The Nigerian National Petroleum Corporation (NNPC) has described as very unfortunate a statement credited to the Depot and Petroleum Products Marketers Association (DAPPMA) on the fuel supply situation, especially Premium Motor Spirit (petrol).
NNPC regrets that DAPPMA which members had taken receipts of products from Petroleum Products Marketing Company (PPMC), a subsidiary of NNPC and owe the company to the tune of N26.7billion as at December 21, 2017, has the audacity to indict NNPC unjustifiably.
The statement by DAPPMA that the current hiccups in the supply of products was due to the inability of the Direct Sale Direct Purchase (DSDP) partners of NNPC to deliver on their business obligations is unfounded and self-indicting as many of DAPPMA members patronize the same DSDP international counterparts as the corporation.
Despite the concession by the government giving access to DAPPMA to obtain FOREX at an official rate of N305 per dollar for PMS import, their members have not been able to do so, leaving NNPC as the sole supplier of PMS to the Nigerian market.
NNPC assures the public that despite the increase it effected in the supply of PMS in the December 2017, it has nonetheless, programmed to supply 1.2billion litres of the white products in January 2018, translating to about 40million litres of PMS supply per day.
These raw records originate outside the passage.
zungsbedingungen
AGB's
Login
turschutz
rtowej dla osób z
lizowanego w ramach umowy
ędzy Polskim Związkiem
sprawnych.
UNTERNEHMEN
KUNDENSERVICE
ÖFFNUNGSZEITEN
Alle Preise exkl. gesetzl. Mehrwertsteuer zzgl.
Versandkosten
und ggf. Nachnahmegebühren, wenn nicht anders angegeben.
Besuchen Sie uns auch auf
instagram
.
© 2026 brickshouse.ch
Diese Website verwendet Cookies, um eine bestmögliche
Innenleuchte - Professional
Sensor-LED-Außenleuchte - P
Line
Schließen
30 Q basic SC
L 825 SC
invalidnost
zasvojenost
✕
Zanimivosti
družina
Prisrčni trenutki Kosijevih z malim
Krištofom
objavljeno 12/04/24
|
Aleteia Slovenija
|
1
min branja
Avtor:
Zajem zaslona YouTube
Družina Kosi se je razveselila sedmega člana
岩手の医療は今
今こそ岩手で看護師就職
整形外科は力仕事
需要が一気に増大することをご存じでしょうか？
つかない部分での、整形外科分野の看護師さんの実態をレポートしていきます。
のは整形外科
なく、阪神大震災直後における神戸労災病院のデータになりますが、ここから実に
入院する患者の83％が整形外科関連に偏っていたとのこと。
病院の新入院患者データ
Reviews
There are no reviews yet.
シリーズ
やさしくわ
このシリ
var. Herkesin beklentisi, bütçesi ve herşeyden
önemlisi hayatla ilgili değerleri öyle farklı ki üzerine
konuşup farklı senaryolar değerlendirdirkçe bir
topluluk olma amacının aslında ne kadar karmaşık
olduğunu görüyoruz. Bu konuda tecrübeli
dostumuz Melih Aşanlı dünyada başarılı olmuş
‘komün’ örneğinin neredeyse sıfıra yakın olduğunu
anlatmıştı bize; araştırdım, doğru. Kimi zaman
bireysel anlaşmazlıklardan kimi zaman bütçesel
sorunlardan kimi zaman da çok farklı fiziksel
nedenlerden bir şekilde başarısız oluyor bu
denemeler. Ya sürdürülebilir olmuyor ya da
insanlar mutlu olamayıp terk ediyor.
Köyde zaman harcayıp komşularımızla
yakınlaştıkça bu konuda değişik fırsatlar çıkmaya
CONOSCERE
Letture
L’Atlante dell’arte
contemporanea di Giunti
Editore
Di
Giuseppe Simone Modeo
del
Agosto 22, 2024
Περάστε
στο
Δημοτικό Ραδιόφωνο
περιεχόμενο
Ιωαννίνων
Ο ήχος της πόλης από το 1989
Ordinarily, Nigeria consumes about 700 trucks (about 27million – 30million) litres per day.
Despite the current challenges, Nigerians are reassured that there is no plan to increase PMS pump price above N145/litre and that NNPC will continue to maintain ex–depot price of N133.28/litre which guarantees the pump price not exceeding the N145 per litre capped by the government.
All stakeholders are implored to support the efforts of government to bring a speedy end to the current fuel distribution challenges being experienced in parts of the country as this is not the time to play the blame game.